A moment of realisation.
And that’s where travel experience can sometimes stir the imagination to greater degrees than the experience of simply reading Scripture and hearing God speak. To the person who has never seen snow or knows nothing of the concept, reading “your sins though red like scarlet shall be white as snow” probably doesn’t mean that much.
And so it is with desert wandering. If you’ve never been in a desert, it’s hard to fully appreciate how easy it is to “grumble like an Israelite” (see Numbers). Now I don’t think most of these things will radically alter anything we believe (I’m not sure anything extra-Biblical ever has, or will), but they may affect the depth of appreciation we have for God, His word and His world.

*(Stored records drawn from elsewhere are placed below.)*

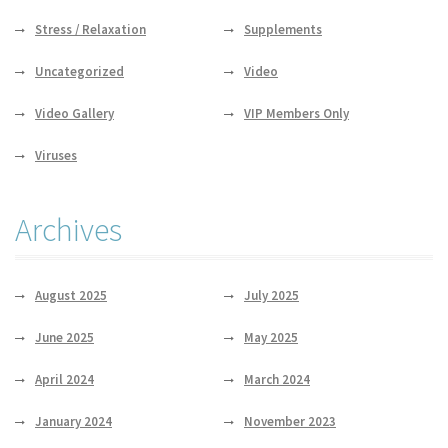
Stress / Relaxation
Supplements
Uncategorized
Video
Video Gallery
VIP Members Only
Viruses
Archives
August 2025
July 2025
June 2025
May 2025
April 2024
March 2024
January 2024
November 2023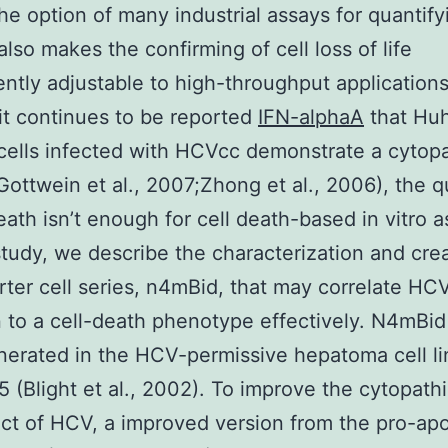
The option of many industrial assays for quantify
 also makes the confirming of cell loss of life
ntly adjustable to high-throughput applications
t continues to be reported
IFN-alphaA
that Huh
cells infected with HCVcc demonstrate a cytopa
Gottwein et al., 2007;Zhong et al., 2006), the q
death isn’t enough for cell death-based in vitro a
study, we describe the characterization and crea
rter cell series, n4mBid, that may correlate HC
n to a cell-death phenotype effectively. N4mBid 
erated in the HCV-permissive hepatoma cell l
.5 (Blight et al., 2002). To improve the cytopath
ect of HCV, a improved version from the pro-apo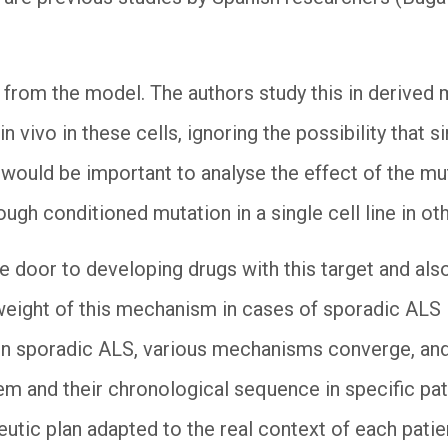
 from the model. The authors study this in derived
in vivo in these cells, ignoring the possibility that
It would be important to analyse the effect of the mu
ough conditioned mutation in a single cell line in o
e door to developing drugs with this target and also
weight of this mechanism in cases of sporadic ALS in
y, in sporadic ALS, various mechanisms converge, an
m and their chronological sequence in specific pati
peutic plan adapted to the real context of each pati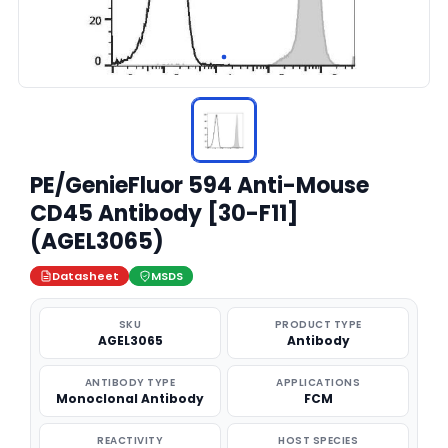
PE/GenieFluor 594 Anti-Mouse
CD45 Antibody [30-F11]
(AGEL3065)
Datasheet
MSDS
SKU
PRODUCT TYPE
AGEL3065
Antibody
ANTIBODY TYPE
APPLICATIONS
Monoclonal Antibody
FCM
REACTIVITY
HOST SPECIES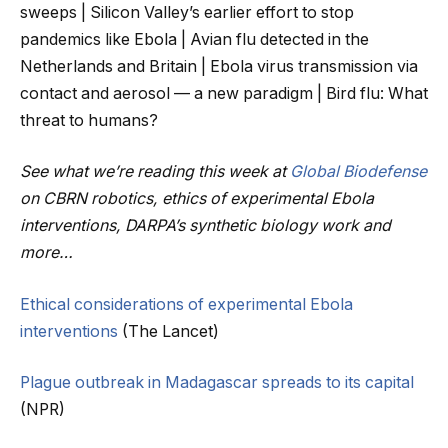
sweeps | Silicon Valley’s earlier effort to stop
pandemics like Ebola | Avian flu detected in the
Netherlands and Britain | Ebola virus transmission via
contact and aerosol — a new paradigm | Bird flu: What
threat to humans?
See what we’re reading this week at
Global Biodefense
on CBRN robotics, ethics of experimental Ebola
interventions, DARPA’s synthetic biology work and
more…
Ethical considerations of experimental Ebola
interventions
(The Lancet)
Plague outbreak in Madagascar spreads to its capital
(NPR)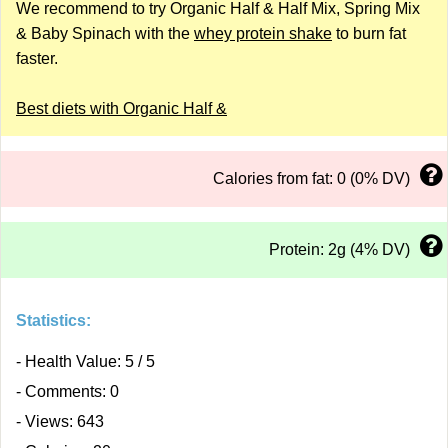
We recommend to try Organic Half & Half Mix, Spring Mix
& Baby Spinach with the
whey protein shake
to burn fat
faster.
Best diets with Organic Half &
Calories from fat: 0 (0% DV)
Protein: 2g (4% DV)
Statistics:
- Health Value: 5 / 5
- Comments: 0
- Views: 643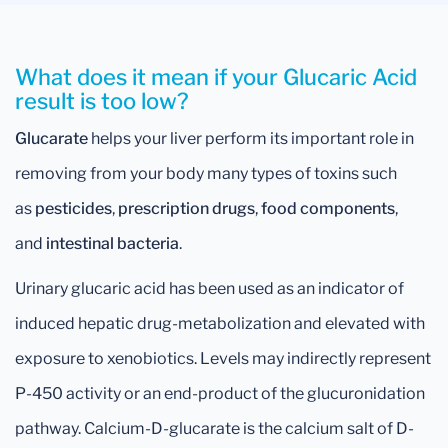
What does it mean if your Glucaric Acid
result is too low?
Glucarate
helps your liver perform its important role in
removing from your body many types of toxins such
as
pesticides
,
prescription drugs
,
food components
,
and
intestinal bacteria
.
Urinary glucaric acid has been used as an indicator of
induced hepatic drug-metabolization and elevated with
exposure to xenobiotics. Levels may indirectly represent
P-450 activity or an end-product of the glucuronidation
pathway. Calcium-D-glucarate is the calcium salt of D-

When you’ve spent a night in the desert in a pop-up tent, or walked a gruelling day without seeing anything but sand around you, or driven a day in a car that isn’t designed for desert driving and that is fast running out of petrol (so much so that you turn off the air conditioning, just to preserve fuel), then you can start to imagine what walking purposeless days on end must have been like for the Israelites.
Discipline for continually doubting God’s good purposes, even after He had rescued them from slavery in special ways. For 40 years they wandered the desert, until the next generation were prepared to accept that God might just have a future for them, as well as a past redemptive narrative.